ACCELERATING PRODUCTION: Workers assemble cars in a workshop of BAIC Group in Shijiazhuang, north China's Hebei province (MOU YU)

China's economic growth slipped to 7.4 percent in the first quarter, signaling more downward pressure for the world's second largest economy. However, authorities have ruled out the possibility of major stimulus to fight short-term dips in growth and plan to seek growth momentum in deep-seated reforms and promising domestic consumption.

The first-quarter growth rate marked the lowest quarterly growth level since the third quarter of 2012. But even so, the figure still far outperformed the 6.6-percent growth in the first quarter of 2009 when the global financial crisis was wreaking havoc.

"The figures suggest growth in the world's second largest economy in the beginning of the year 2014 was stable and that the economy was generally in good health, as Chinese authorities are more focused on reforms, restructuring and the improvement of people's wellbeing," said Sheng Laiyun, spokesman of the National Bureau of Statistics (NBS) when releasing first-quarter economic figures at a press conference on April 16.

China is shifting gear in terms of growth rates, adjusting its economic structure and digesting the aftereffects of previous stimulus packages. To shield its economy from the torrents of the global financial crisis, a 4-trillion-yuan ($644.4 billion) stimulus package was launched in November 2008, which pushed up asset prices and resulted in severe overcapacity.

"A slower growth rate represents a conscious choice on the country's behalf. Local governments at various levels have expedited the phase-out of outdated capacity. They have sacrificed growth rate for greener and more sustainable development. There is certainly a price to pay. But this shift in thinking should definitely be encouraged," said Sheng.
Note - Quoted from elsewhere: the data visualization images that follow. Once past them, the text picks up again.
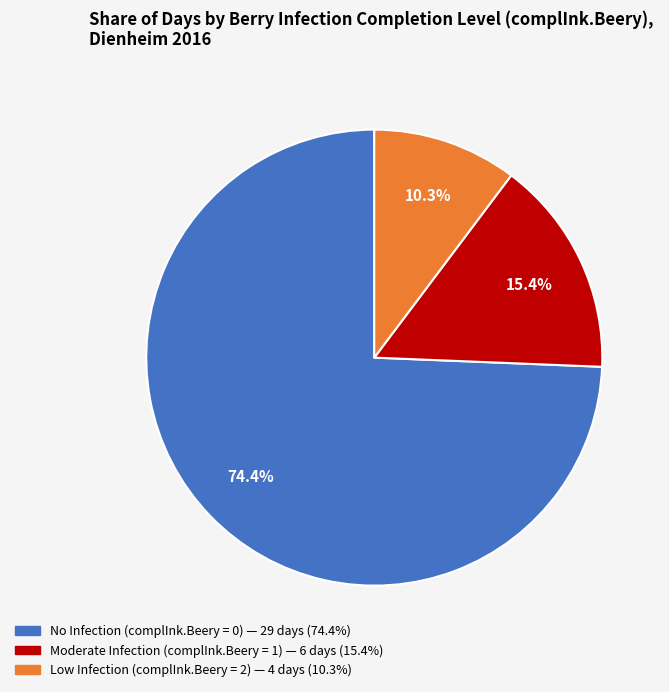

How many slices are in this pie chart?

3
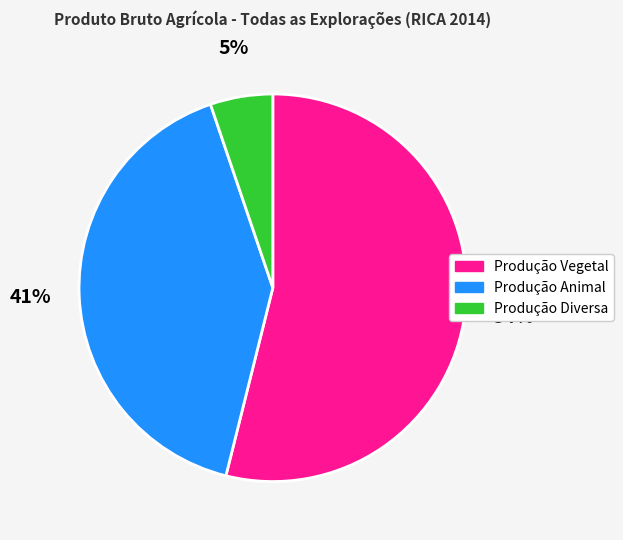

What is the majority slice?

Produção Vegetal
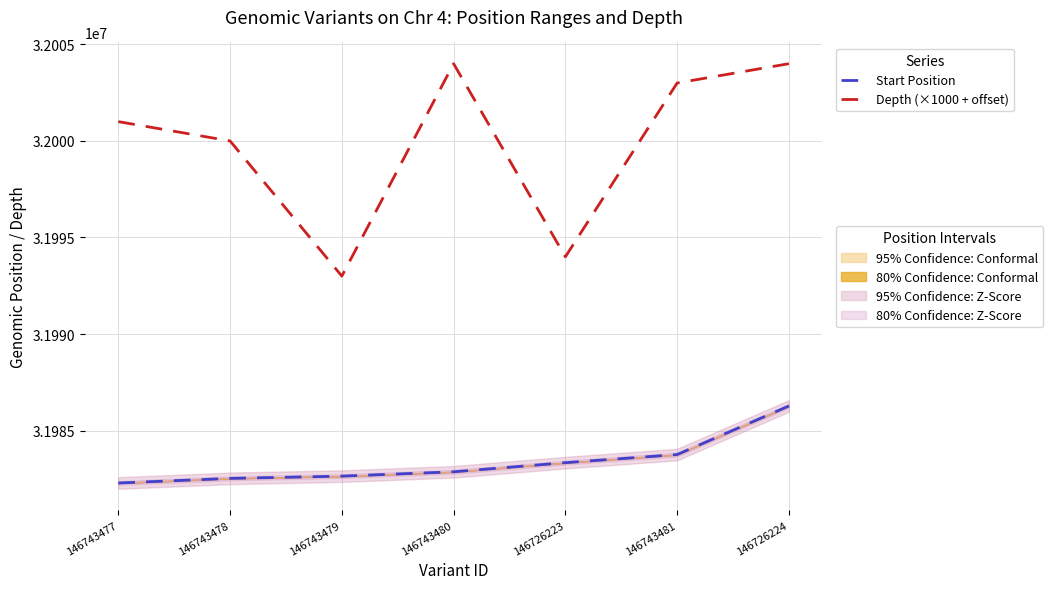

True or false: Depth (×1000 + offset) and Start Position intersect in this chart.

False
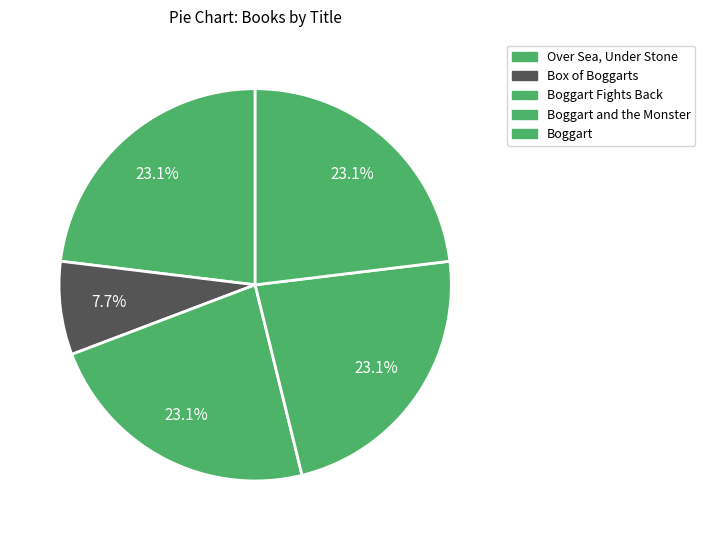

Count the number of slices in the pie.

5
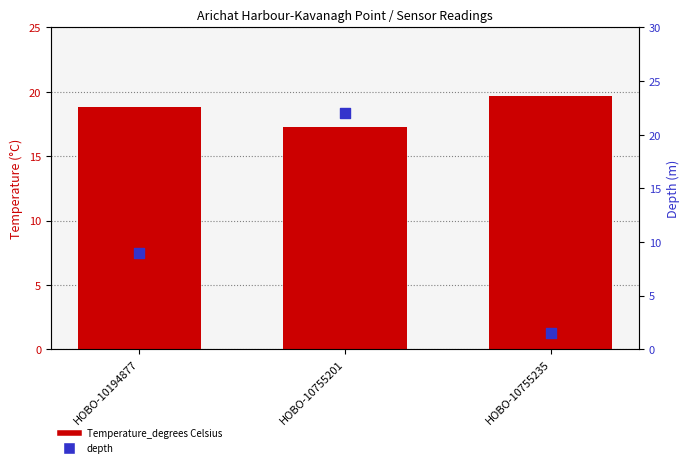

At which category is the sum across all series the highest?

HOBO-10755201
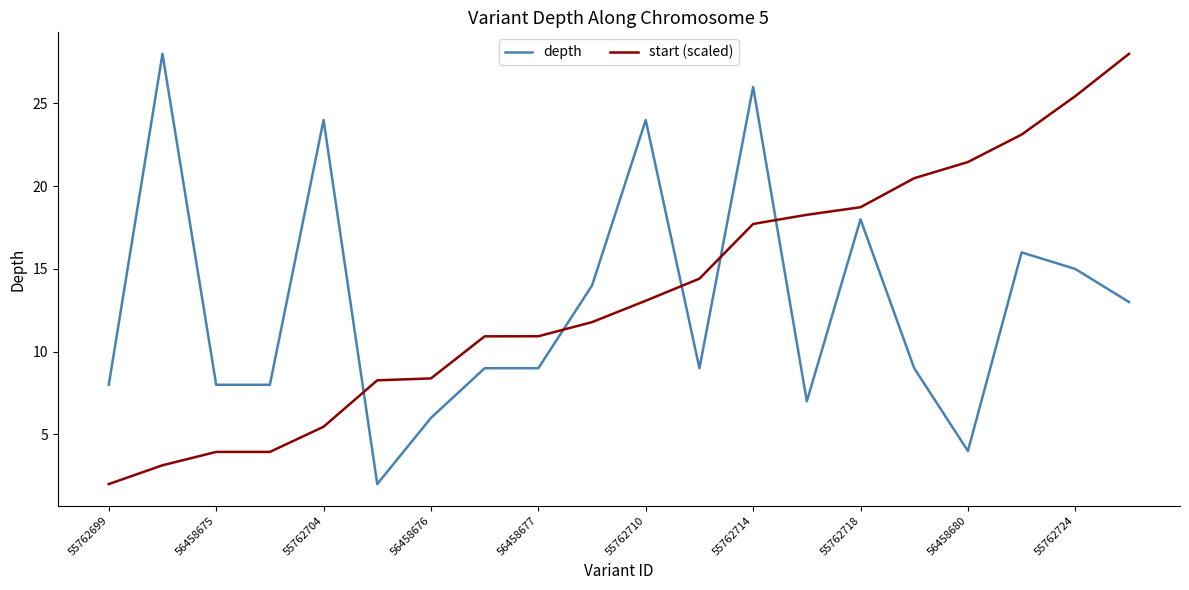

True or false: depth and start (scaled) intersect in this chart.

True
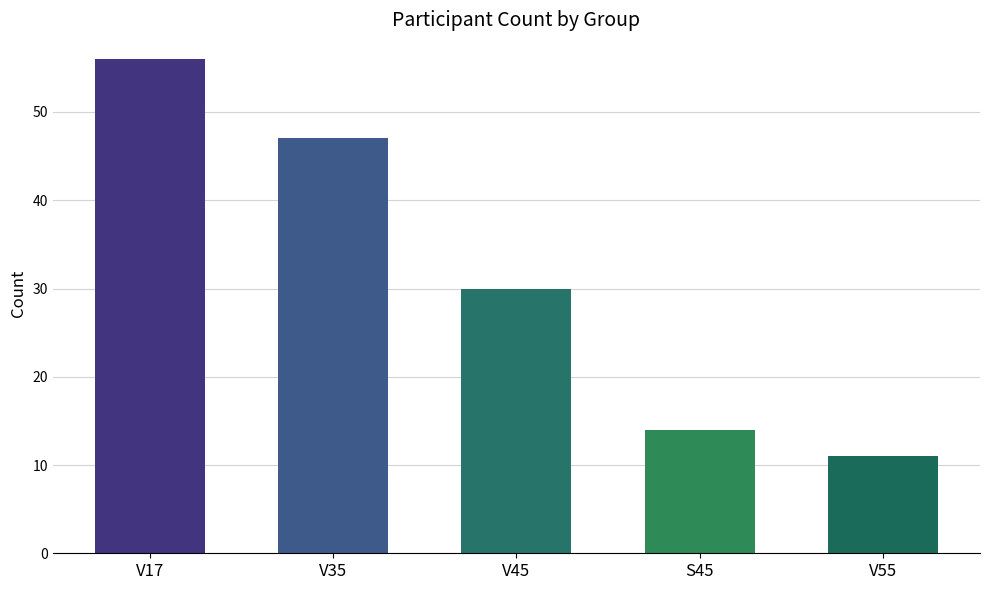

What is the value of the 2nd bar from the left?

47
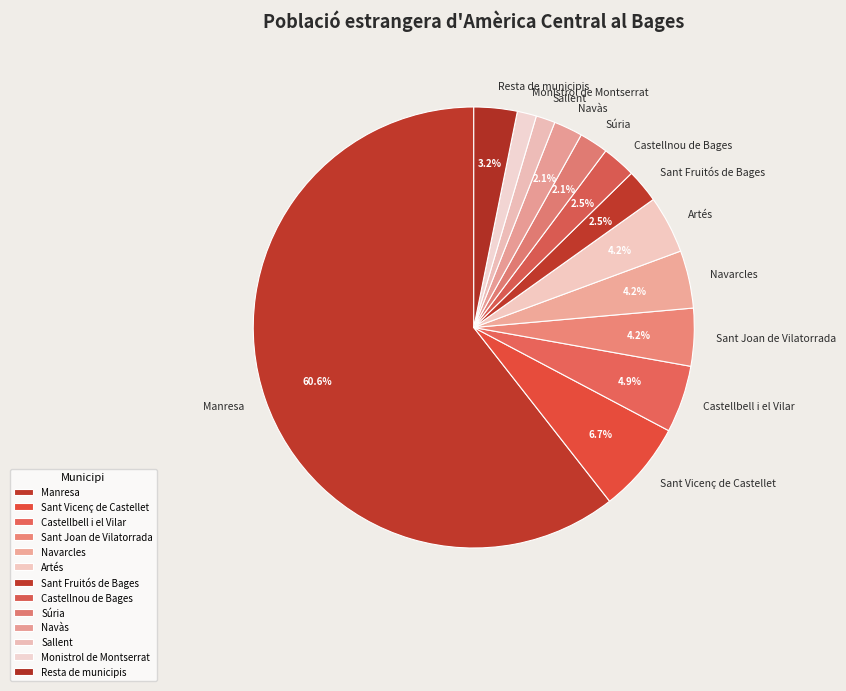

Does any single category account for the majority?

Yes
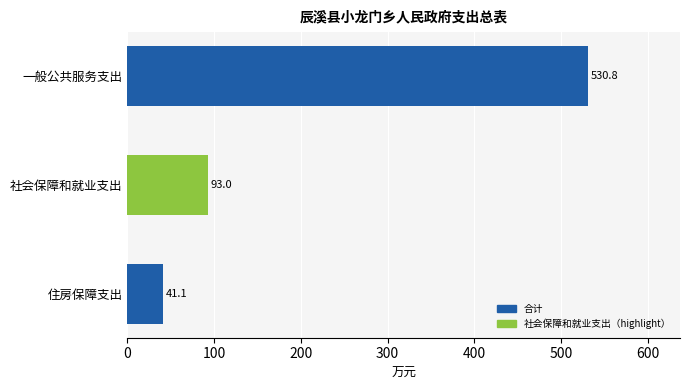

Which label corresponds to the largest value in the chart?

一般公共服务支出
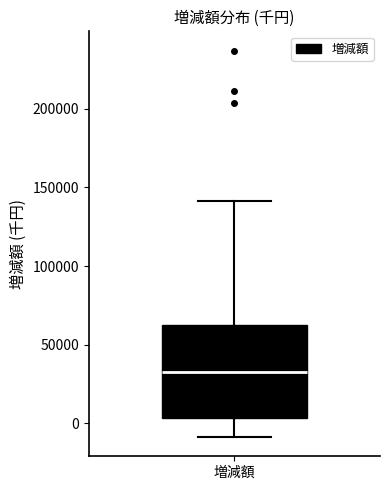

Where does the lower whisker of the box for 増減額 end on the y-axis? The values are not printed on the chart, so give them approximately, as read against the axis.

-10000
China's macroeconomy will inevitably come under downward pressure in 2014. However, the ostensibly weak data also contains positive factors, bolstered by many achievements in economic restructuring.

Traditional industries such as steel and cement are experiencing an obvious fall, while hi-tech industries show accelerating growth. The share of gross investment in the service industry and private investment continues to rise.

Along with slowed industrial production growth, the service sector continued to grow in the first three months and make a larger contribution to GDP growth.

NBS spokesman Sheng said the trend indicated the Chinese economy is shifting from an industry-led growth to a service-led one. "We should adopt a new perspective on viewing the changes in the Chinese economy," said Sheng.

Target achievable

The Chinese Government has set a target of around 7.5 percent for economic growth in 2014. It has said that a figure slightly above or below the target would be acceptable because its main focus is on creating jobs and improving people's wellbeing.

Earlier, when addressing the Boao Forum for Asia annual conference in south China's Hainan Province, Chinese Premier Li Keqiang emphasized that the Chinese Government will not opt for a massive short-term stimulus because of temporary volatility.

"A growth rate under the 7.5-percent target is acceptable so long as sufficient creation of employment is ensured," Li said.

"With all the principles established and policy options at our disposal, we can handle all possible risks and challenges," the premier said. Streamlining administration and further tax reforms are two of the options on the agenda. "The Chinese economy has got off to a stable and good start."

A slew of more targeted pro-growth measures, including tax cuts for small and micro enterprises, greater support for shantytown renovation and more investment in railways construction in underdeveloped regions, have been adopted in an attempt to steady growth around its target without disrupting plans to restructure the economy.